Lower Roxbury is a great place to live. With a vibrant history of community activism and multi-generational families, the Lower Roxbury neighborhood truly represents the heart of Boston. For over 350 years, the area has been home to families of many cultures and backgrounds. We are proud of our heritage and inspired to work for a prosperous future.

Boundaries

Lower Roxbury is generally bounded by Tremont St. on the North, Massachusetts Ave. on the East, Harrison Ave. on the South and Melnea Cass Blvd. on the West.

History

Founded by English colonists in 1630, Roxbury began as an independent community, connected to Boston only by a narrow neck of land along Washington Street. Today, after massive landfill and annexation to Boston, Roxbury is at the city's geographical center. It contains buildings and landmarks that tell the story of three centuries. Even with dense urban development, Roxbury has much open, green space, a legacy of its days as a farming town and as an early suburb.

Even in colonial days, Lower Roxbury, located along Roxbury's border with the South End, had an industrial character with mills and tanneries. As the marshes were filled in, factories and warehouses took their place. Workers' housing was also constructed in Lower Roxbury, usually wooden tenements and row-houses. The neighborhood also contains an example of model workers' housing at Frederick Douglass Square (Greenwich, Warwick, and Sussex streets), small brick row-houses built in the 1880s.

Urbanization

Forty years ago, before urban renewal razed more than 2,000 units of housing to make way for the planned Inner Belt Highway, Lower Roxbury had parks and schools.

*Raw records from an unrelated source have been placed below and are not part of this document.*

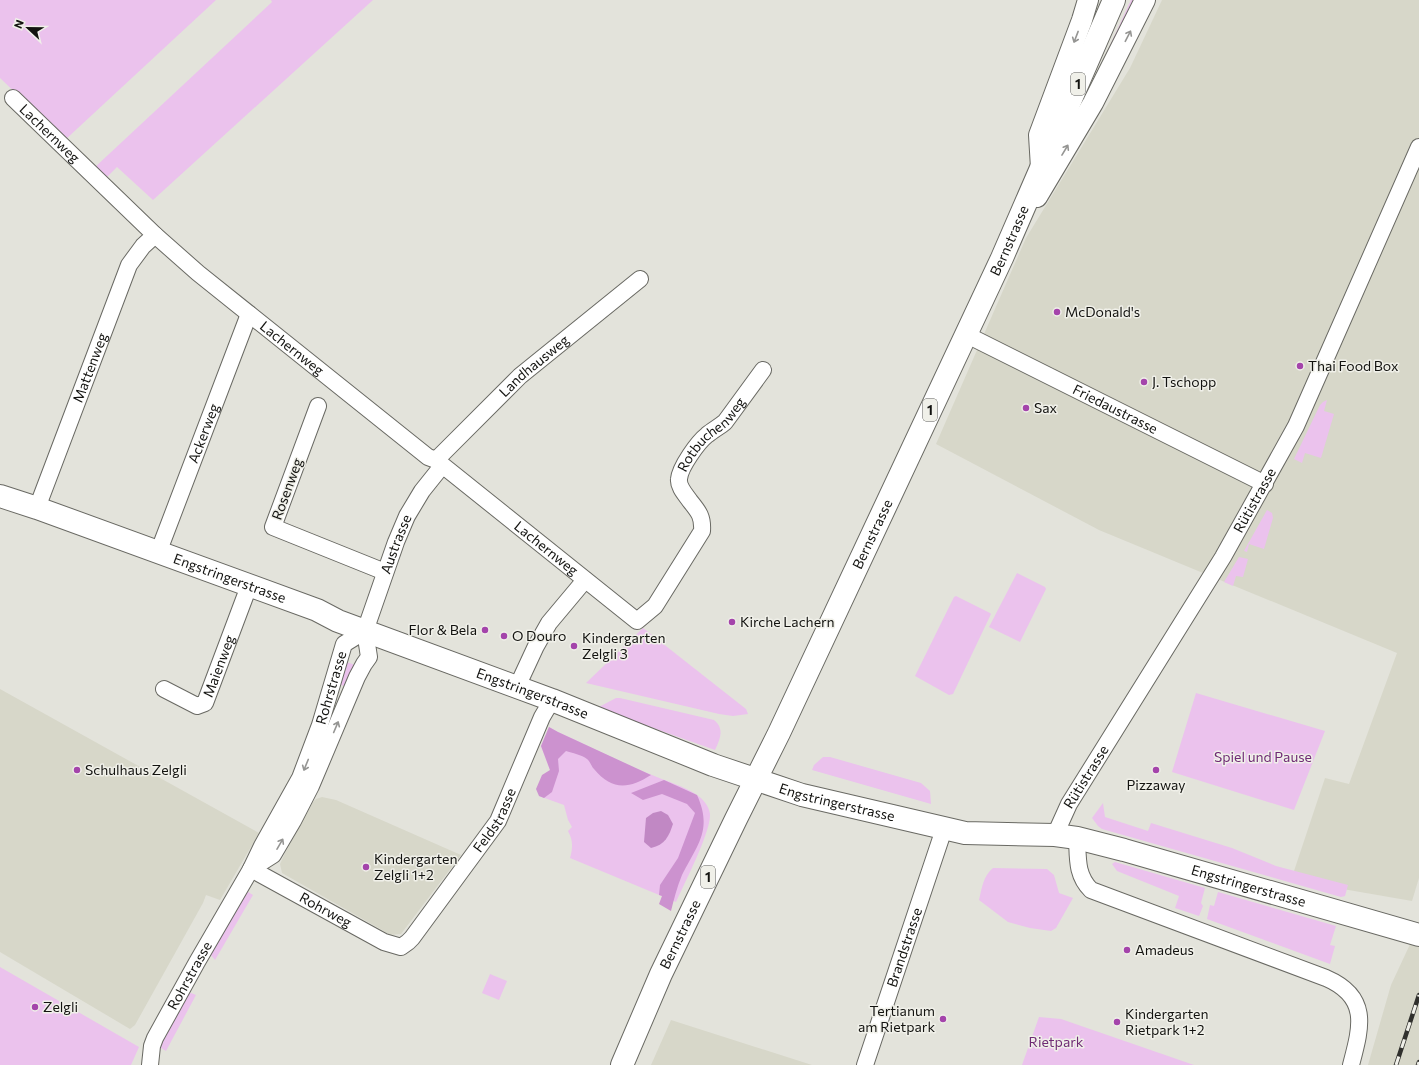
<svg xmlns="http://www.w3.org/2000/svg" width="1419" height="1065" viewBox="0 0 1419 1065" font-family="Commissioner,sans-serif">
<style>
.built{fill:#d7d7c9}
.green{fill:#ebc2ed}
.forest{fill:#cc92cf}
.water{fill:#c188c4}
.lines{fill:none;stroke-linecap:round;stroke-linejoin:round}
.minor-casing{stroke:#696963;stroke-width:18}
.tertiary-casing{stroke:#696963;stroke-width:22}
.secondary-casing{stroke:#696963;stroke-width:24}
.primary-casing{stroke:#696963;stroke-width:24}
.minor{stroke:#fff;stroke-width:16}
.tertiary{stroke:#fff;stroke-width:20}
.secondary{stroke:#fff;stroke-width:22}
.primary{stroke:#fff;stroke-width:22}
.rail-casing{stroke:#30302d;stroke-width:4.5}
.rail{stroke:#f0f0e9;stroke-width:3;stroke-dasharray:9;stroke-linecap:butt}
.oneway{stroke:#959593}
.poi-dot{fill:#a444ab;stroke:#f0f0e9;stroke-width:1.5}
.labels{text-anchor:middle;stroke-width:3;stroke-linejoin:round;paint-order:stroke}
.shield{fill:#f0f0e9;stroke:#555551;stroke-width:1}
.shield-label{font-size:13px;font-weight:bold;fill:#131310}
.street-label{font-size:14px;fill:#131310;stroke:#f0f0e9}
.poi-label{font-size:14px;fill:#131310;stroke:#f0f0e9;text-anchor:start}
.park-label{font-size:14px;fill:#702b75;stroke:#f0f0e9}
</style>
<rect width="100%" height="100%" fill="#e3e3db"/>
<!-- built -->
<path class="built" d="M1162,0h257v878l-7,23 -121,-21 34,-102 24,6 48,-131 -298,-123 -163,-86 90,-206 104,-170z
M0,689l259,144 -39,67 -14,-5 -3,8 -68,122 -5,4 -130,-77z
M322,797l14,3 125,55 -60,79 -11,1 -8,-5 -100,-57 -2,-9 5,-11 28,-51 3,-3z
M1419,925v140h-51l23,-80z
M671,1020l141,45h-161z"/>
<!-- green -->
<path class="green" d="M0,0h216l-151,140 -65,-62z
M271,0h102l-220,200 -36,-33 -11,11 -12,-10 178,-166z
M1131,0h8l-52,95z
M1327,400l-3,11 10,3 -13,44 -16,-5 -3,10 -8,-4 26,-54 3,-3z
M1267,510l5,3 1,5 -9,31 -15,-5 -2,8 -3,-1z
M1239,557l9,2 -5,18 -7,-1 -3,10 -9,-4z
M1017,573l28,14 1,2 -26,53 -31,-15z
M956,596l34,17 1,1 -38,80 -4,1 -34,-19 39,-79z
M643,628l103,81 2,5 -15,2 -14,-2 -133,-31z
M344,661l14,5 -10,22 -11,-5z
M1196,693l129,38 -31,79 -122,-38z
M616,698h4l94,22c11,9 6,19 1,30l-118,-42z
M549,727l9,5c31,14 62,30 94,43 14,6 32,11 45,20 6,4 12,11 13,19 1,18 -26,70 -34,88l-106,-44c3,-11 3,-18 -2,-27l4,-4 -4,-7 -4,-15 -25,-9 12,-23 -10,-27z
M823,757h7l91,26 9,8 1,13 -119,-34 2,-5z
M1103,803l2,14 43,14 3,-8 81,25 44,18 72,19 -3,11 -4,1 -239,-68 -4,-3 -6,-8z
M1115,862l90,26 -4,15 2,3 -4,10 -24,-8 4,-12 -62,-25 -5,-7z
M993,868l54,1 7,6 5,18 14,5 -17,30 -5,3 -21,-3 -22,-6 -29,-22c3,-12 4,-24 14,-32z
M245,890l8,5 -38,65 -5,-6z
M1218,892l118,34 -6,19 5,1 -5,18 -123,-45 3,-14 4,1z
M0,967l139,80 -8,18h-131z
M490,974l17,7 -8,19 -17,-7z
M191,993l5,2 -30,56 -5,-3 -1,-2 1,-6 27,-46z
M1039,1017l22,2 133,46h-172z"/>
<!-- forest -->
<path class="forest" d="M549,727l9,5 93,43c-22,14 -39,16 -57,-6 -3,-3 -4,-8 -7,-10 -5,-4 -15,-6 -21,-8l-8,8 1,12 -7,21 -8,6 -5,-2 -3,-7 6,-14 8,-5 -9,-24z
M664,780l33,15c16,35 0,50 -15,80 -5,12 -8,24 -11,36l-12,-7 3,-8 -3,-1 1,-10 18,-27 17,-45 -8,-9 -25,-10 -19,6 -12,-7z"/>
<!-- water -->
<path class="water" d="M661,811l7,4 5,9c-4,12 -8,21 -22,24l-7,-6 2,-24 7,-5z"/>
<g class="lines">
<!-- minor casing -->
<g class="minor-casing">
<g id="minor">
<path id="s1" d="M13,98l142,137 43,38 230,184 8,3 201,161 18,-15 47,-75c1,-14 -3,-19 -12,-30 -4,-6 -12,-14 -11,-22 1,-12 19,-37 28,-44 6,-5 12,-8 18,-13l38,-52"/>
<path id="s2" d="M965,334l300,150"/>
<path d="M318,406l-45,121 112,45"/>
<path id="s3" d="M436,460l84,-84 120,-97"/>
<path id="s4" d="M37,508l92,-243 14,-19 12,-11"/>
<path id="s5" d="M158,553l91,-239"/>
<path d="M517,687l19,-41 13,-23 36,-43"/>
<path id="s6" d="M164,689l33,17 8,-3 44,-117"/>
<path id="s7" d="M1055,835l14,-31 154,-247 73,-131 123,-279"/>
<path d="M1077,838c1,20 -1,37 14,52l235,88c44,19 35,49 25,87"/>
<path id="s8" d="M251,869l133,73 17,5 7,-5 4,-4 86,-117 44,-104 10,-17"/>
<path id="s9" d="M251,869l22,-14 20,-34 18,-35 46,-109 7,-13 5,-7 -4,-26 31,-89 11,-26 15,-25 20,-25"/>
<path id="s10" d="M150,1065l2,-19 3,-8 42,-76 54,-93 11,-23 38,-68 20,-53 24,-81 21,-13"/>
<path id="s11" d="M865,1065l79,-236"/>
</g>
</g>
<!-- tertiary casing -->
<g class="tertiary-casing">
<path id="tertiary" d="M1041,168l-2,-33 43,-115 6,-20
M1037,197l56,-94 52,-103"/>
</g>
<!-- secondary casing -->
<g class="secondary-casing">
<g id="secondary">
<path id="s12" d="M0,496l37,12 280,102 21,11 214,79 161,65 89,30 163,38 90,2 22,3 47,12 295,85"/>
</g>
</g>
<!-- primary casing -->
<g class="primary-casing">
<g id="primary">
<path id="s13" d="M622,1065l39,-91 75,-155 43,-86 223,-475 112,-258"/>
</g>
</g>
<!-- minor -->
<use href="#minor" class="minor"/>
<!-- tertiary -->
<use href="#tertiary" class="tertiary"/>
<!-- secondary -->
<use href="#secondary" class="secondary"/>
<!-- primary -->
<use href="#primary" class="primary"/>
<!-- rail casing -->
<g class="rail-casing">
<path id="rail" d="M1396,1065l23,-70
M1418,1065l1,-3"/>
</g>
<!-- rail -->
<use href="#rail" class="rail"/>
</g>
<!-- one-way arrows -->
<defs><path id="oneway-shaft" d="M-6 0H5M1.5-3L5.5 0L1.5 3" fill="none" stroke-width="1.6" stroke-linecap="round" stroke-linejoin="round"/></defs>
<g class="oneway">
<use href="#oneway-shaft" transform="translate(1128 36) rotate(-63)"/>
<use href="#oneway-shaft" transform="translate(1076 37) rotate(111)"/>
<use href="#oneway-shaft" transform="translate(1065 150) rotate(-59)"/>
<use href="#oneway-shaft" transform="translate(336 727) rotate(-67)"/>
<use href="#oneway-shaft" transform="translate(306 765) rotate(112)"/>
<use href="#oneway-shaft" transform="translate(280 844) rotate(-60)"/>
</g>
<!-- markers -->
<g class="poi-dot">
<circle cx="1057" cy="312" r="4"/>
<circle cx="1300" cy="366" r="4"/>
<circle cx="1144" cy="382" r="4"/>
<circle cx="1026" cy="408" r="4"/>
<circle cx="732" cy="622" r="4"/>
<circle cx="485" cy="630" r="4"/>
<circle cx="504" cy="636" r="4"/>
<circle cx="574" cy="646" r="4"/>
<circle cx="77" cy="770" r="4"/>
<circle cx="1156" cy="770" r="4"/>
<circle cx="366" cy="867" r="4"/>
<circle cx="1127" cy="950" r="4"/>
<circle cx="35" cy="1007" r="4"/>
<circle cx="943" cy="1019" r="4"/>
<circle cx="1117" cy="1022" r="4"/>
</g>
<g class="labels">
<!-- shield labels -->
<g class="shield">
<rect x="1071" y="73" width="14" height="22" rx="3"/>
<rect x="923" y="399" width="14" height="22" rx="3"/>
<rect x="701" y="866" width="14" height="22" rx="3"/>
</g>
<g class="shield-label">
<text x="1078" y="89">1</text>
<text x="930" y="415">1</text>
<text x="708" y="882">1</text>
</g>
<!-- street labels -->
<g class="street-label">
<text dy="5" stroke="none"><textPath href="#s1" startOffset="51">Lachernweg</textPath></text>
<text dy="5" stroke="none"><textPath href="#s13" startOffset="911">Bernstrasse</textPath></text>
<text dy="5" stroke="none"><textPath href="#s1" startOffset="375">Lachernweg</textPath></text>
<text dy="5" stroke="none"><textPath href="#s3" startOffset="136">Landhausweg</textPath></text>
<text dy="5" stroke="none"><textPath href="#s4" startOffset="150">Mattenweg</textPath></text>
<text dy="5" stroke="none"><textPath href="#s2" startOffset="168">Friedaustrasse</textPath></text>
<text dy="5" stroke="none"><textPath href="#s5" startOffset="128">Ackerweg</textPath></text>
<text dy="5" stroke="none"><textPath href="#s1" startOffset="1042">Rotbuchenweg</textPath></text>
<text transform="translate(287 489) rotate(-70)" y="5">Rosenweg</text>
<text dy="5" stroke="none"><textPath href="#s7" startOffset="390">Rütistrasse</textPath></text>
<text dy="5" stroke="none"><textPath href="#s13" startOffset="587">Bernstrasse</textPath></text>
<text dy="5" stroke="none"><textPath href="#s9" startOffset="365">Austrasse</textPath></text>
<text dy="5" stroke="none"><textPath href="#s1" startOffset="699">Lachernweg</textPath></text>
<text dy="5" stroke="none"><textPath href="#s12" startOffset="244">Engstringerstrasse</textPath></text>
<text dy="5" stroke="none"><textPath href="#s6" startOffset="85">Maienweg</textPath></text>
<text dy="5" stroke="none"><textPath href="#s10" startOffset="421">Rohrstrasse</textPath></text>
<text dy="5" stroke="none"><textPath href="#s12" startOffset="568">Engstringerstrasse</textPath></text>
<text dy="5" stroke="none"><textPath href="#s7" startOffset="66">Rütistrasse</textPath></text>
<text dy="5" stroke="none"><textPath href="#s12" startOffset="892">Engstringerstrasse</textPath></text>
<text dy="5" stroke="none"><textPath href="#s8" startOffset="328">Feldstrasse</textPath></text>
<text dy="5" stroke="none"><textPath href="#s12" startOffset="1314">Engstringerstrasse</textPath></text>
<text dy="5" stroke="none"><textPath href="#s8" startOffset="85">Rohrweg</textPath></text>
<text dy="5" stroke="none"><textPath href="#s13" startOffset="143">Bernstrasse</textPath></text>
<text dy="5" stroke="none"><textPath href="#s11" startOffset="124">Brandstrasse</textPath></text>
<text dy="5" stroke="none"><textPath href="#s10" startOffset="99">Rohrstrasse</textPath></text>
</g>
<!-- poi labels -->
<g class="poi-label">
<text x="1065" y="317">McDonald's</text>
<text x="1308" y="371">Thai Food Box</text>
<text x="1152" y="387">J. Tschopp</text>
<text x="1034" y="413">Sax</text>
<text x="740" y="627">Kirche Lachern</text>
<text x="477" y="635" text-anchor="end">Flor &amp; Bela</text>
<text x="512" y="641">O Douro</text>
<text x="582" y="643">Kindergarten<tspan x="582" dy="16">Zelgli 3</tspan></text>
<text x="85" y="775">Schulhaus Zelgli</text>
<text x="1156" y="790" text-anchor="middle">Pizzaway</text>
<text x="374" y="864">Kindergarten<tspan x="374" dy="16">Zelgli 1+2</tspan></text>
<text x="1135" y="955">Amadeus</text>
<text x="43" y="1012">Zelgli</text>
<text x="935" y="1016" text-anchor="end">Tertianum<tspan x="935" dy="16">am Rietpark</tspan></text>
<text x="1125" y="1019">Kindergarten<tspan x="1125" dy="16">Rietpark 1+2</tspan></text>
</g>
<!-- park labels -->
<g class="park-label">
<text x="1263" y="762">Spiel und Pause</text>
<text x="1056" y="1047">Rietpark</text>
</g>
</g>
<!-- north arrow -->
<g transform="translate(28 28) rotate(292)" stroke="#f0f0e9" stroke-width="3" paint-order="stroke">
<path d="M0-3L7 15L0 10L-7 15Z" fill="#131310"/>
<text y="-6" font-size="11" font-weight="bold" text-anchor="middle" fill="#131310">N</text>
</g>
</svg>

Now the view down Warwick Streets ends with a narrow strip of parkland before the hustle and din of Melnea Cass Boulevard. Several dozen neighbors living in the six streets bounded by Windsor, Warwick, Westminster and Hammond streets are all that remains of the Lower Roxbury enclave.

Also remaining is the meeting house at 90 Windsor st., where many from the neighborhood used to hold their meetings, parties, weddings and political forums. Now they are trying to bring that building back from the dead.